Even with a rapid test, which detects molecules on the virus's surface as opposed to the virus's genetic material, it's not unheard of for people to test positive up to 14 days, especially for those who are unvaccinated, Kissler said. "We see a ton of variation between people in how long they test positive," he explained. "While that average is closer to six to 10 days, there are people who will hang on for longer than that."

Keep in mind that it's possible to get COVID-19 more than once — even three or four times. So if there's a gap of weeks or months in between your positive tests, you might be dealing with a new infection.

The use of at-home COVID-19 antiviral medications, like Paxlovid, may add another wrinkle: Some people are reporting that, after their symptoms resolve with treatment, the symptoms then return in a Paxlovid rebound, Dr. Taison Bell, assistant professor of medicine at the University of Virginia, told TODAY previously. Along with the return of COVID-19 symptoms, it's also possible to get another positive test — even if you tested negative just a few days earlier, the CDC noted.

In fact, President Biden experienced a COVID-19 rebound after taking Paxlovid last month. He tested positive again a few days after testing negative and, while his symptoms didn't initially return, his cough eventually came back. But, as experts told TODAY, rebound cases appear to be generally mild — and, crucially, antiviral medications are still keeping people out of the hospital.

So, if you're trying to do your due diligence and testing at home frequently during your COVID-19 infection, know that it's possible for you to see positive results for a while.

Related: How many times can you get COVID-19? What to know about coronavirus reinfections

Can you still be contagious after 10 days?

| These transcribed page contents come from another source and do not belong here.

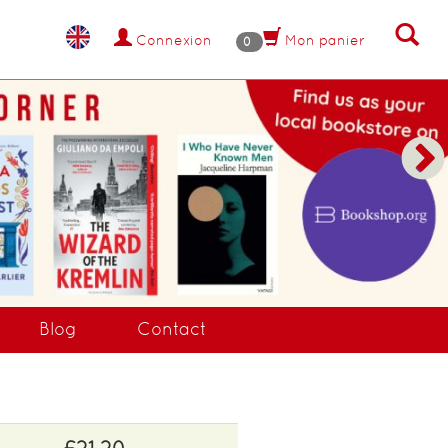
Connexion
Mon panier
0
Blog
Contact
£21.20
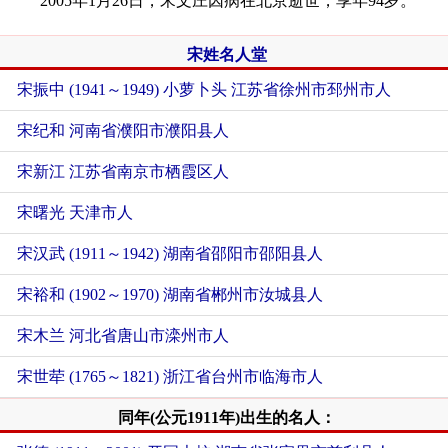
2005年1月26日，宋文庄因病在北京逝世，享年94岁。
宋姓名人堂
宋振中 (1941～1949) 小萝卜头 江苏省徐州市邳州市人
宋纪和 河南省濮阳市濮阳县人
宋新江 江苏省南京市栖霞区人
宋曙光 天津市人
宋汉武 (1911～1942) 湖南省邵阳市邵阳县人
宋裕和 (1902～1970) 湖南省郴州市汝城县人
宋木兰 河北省唐山市滦州市人
宋世荦 (1765～1821) 浙江省台州市临海市人
同年(公元1911年)出生的名人：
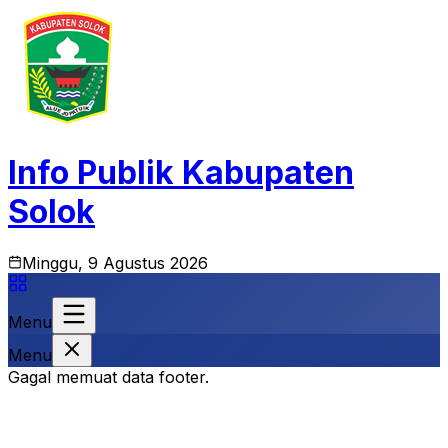
Info Publik Kabupaten
Solok
Minggu, 9 Agustus 2026
Menu
Menu
Gagal memuat data footer.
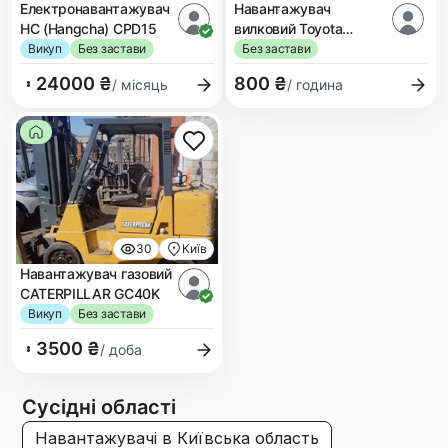
Електронавантажувач
Навантажувач
HC (Hangcha) СPD15
вилковий Toyota
Tonero 18
Викуп
Без застави
Без застави
24000 ₴
800 ₴
/ місяць
/ година
30
Київ
Навантажувач газовий
CATERPILLAR GC40K
Викуп
Без застави
3500 ₴
/ доба
Сусідні області
навантажувачі
в Київська область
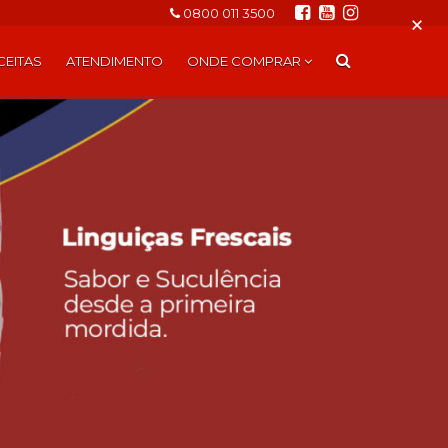
0800 011 3500
×
CEITAS
ATENDIMENTO
ONDE COMPRAR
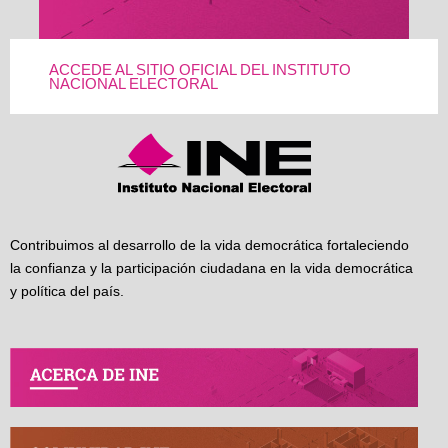
ACCEDE AL SITIO OFICIAL DEL INSTITUTO
NACIONAL ELECTORAL
Contribuimos al desarrollo de la vida democrática fortaleciendo
la confianza y la participación ciudadana en la vida democrática
y política del país.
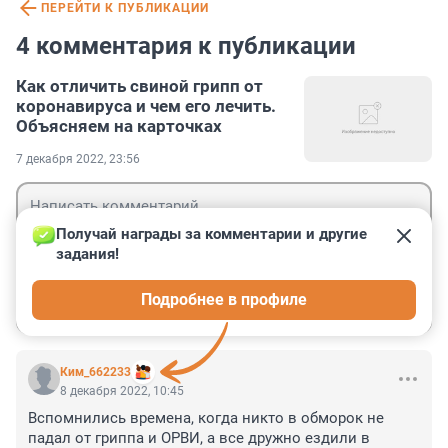
ПЕРЕЙТИ К ПУБЛИКАЦИИ
4 комментария к публикации
Как отличить свиной грипп от
коронавируса и чем его лечить.
Объясняем на карточках
7 декабря 2022, 23:56
Получай награды за комментарии и другие 
задания!
Гость
Подробнее в профиле
Войти
Отправить
Ким_662233
8 декабря 2022, 10:45
Вспомнились времена, когда никто в обморок не 
падал от гриппа и ОРВИ, а все дружно ездили в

As long as you continue to test positive on a rapid at-home test, you should still consider yourself potentially contagious, Kissler said. But exactly how contagious you are “will change depending on where you are in the infection,” he explained.

In a recent study published to a preprint server in April, researchers found that 17% of participants had active viral cultures beyond day five. Some had positive viral cultures for as long as 12 days after the onset of their symptoms, suggesting they could still be contagious.

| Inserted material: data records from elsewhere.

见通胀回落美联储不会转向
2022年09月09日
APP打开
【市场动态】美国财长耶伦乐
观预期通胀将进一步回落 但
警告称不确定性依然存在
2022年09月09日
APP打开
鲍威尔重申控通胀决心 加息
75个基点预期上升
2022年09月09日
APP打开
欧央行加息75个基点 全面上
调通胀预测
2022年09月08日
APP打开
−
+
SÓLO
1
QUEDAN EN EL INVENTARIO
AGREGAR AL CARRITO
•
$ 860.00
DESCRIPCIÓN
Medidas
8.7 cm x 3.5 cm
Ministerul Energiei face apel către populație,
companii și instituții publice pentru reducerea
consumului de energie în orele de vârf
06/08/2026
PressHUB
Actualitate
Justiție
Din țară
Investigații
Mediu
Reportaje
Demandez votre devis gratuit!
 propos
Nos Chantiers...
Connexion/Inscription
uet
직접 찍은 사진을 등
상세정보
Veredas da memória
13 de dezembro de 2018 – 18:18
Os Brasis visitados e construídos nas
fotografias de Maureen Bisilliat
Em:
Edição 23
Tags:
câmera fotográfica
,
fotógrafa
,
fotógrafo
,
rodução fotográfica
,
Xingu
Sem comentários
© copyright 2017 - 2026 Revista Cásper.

But people tend to be most infectious right at the beginning of their COVID-19 infection. So by the time you reach day eight, nine or 10, “you still have the chance to spread to other people, but it’s probably not as much as you did early in the course of your infection,” Kissler said.

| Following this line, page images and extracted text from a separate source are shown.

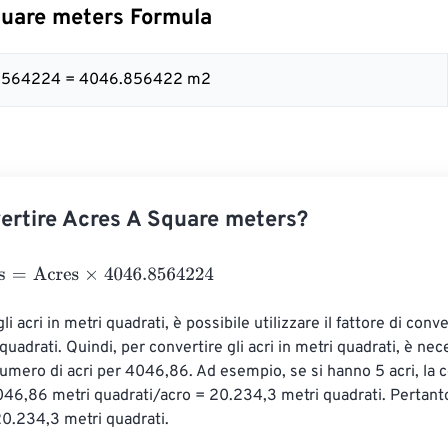
quare meters Formula
.8564224 = 4046.856422 m2
rtire Acres A Square meters?
=
Acres
×
4046.8564224
li acri in metri quadrati, è possibile utilizzare il fattore di conv
adrati. Quindi, per convertire gli acri in metri quadrati, è nec
 numero di acri per 4046,86. Ad esempio, se si hanno 5 acri, la 
4046,86 metri quadrati/acro = 20.234,3 metri quadrati. Pertanto
0.234,3 metri quadrati.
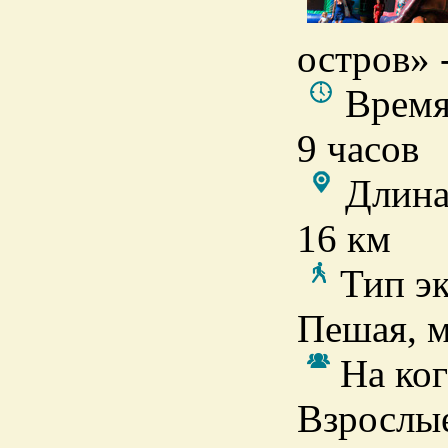
остров» 
Время
9 часов
Длина
16 км
Тип э
Пешая, 
На ког
Взрослые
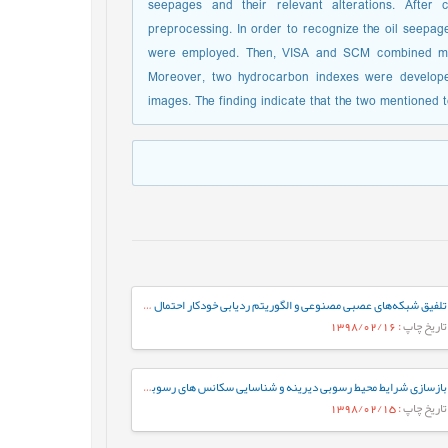
seepages and their relevant alterations. After
preprocessing. In order to recognize the oil seepag
were employed. Then, VISA and SCM combined mode
Moreover, two hydrocarbon indexes were develope
images. The finding indicate that the two mentioned 
تلفیق شبکه‌های عصبی مصنوعی و الگوریتم ردیابی خودکار احتمال گسل نازک شده، جهت شناسایی، تفسیر و استخراج گسل‌ها
تاریخ چاپ
: 1398/02/16
بازسازی شرایط محیط رسوبی دیرینه و شناسایی سکانس های رسوبی موجود در سازند قم براساس میکروفاسیس¬ها در ناحیه کهک (جنوب غرب قم)
تاریخ چاپ
: 1398/02/15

When you get to that point, you can start weighing your options. If it's essential that you start interacting with other people again (due to your job, for example), assess how you can do so as safely as possible.

Related: How to properly store your at-home COVID-19 tests in warm weather

If you're still testing positive late into your infection, what should you do?

The safest strategy is to continue to isolate until you're no longer testing positive, the experts stressed. But if you must interact with others before testing negative, make sure to wear a high-quality mask, maintain distance from other people when you can, and avoid spending time in enclosed spaces around other people.

But for people for whom that might not be feasible, it’s not unreasonable to gradually leave isolation — even if you’re still testing positive on a rapid test, Kissler said. That's especially true if you're fully vaccinated, any symptoms you developed have resolved, and you continue to take other precautions (especially masking) until you get a negative result.

“You might be able to begin slowly sort of reintegrating while still being mindful of your contact," Kissler said. If you're going to be around other people, he recommended avoiding enclosed spaces with others and wearing a mask (ideally an N95, KN95 or KF94) when coming into contact with other people.

After 10 days, it's likely that "you're good to go, and you're even better to go if you keep practicing containment measures," Paniz-Mondolfi agreed. "Keep wearing your mask. Keep practicing social distancing."

And, of course, if you're concerned about how long you've been testing positive, check in with a health care provider for their guidance on your individual situation, Kissler said.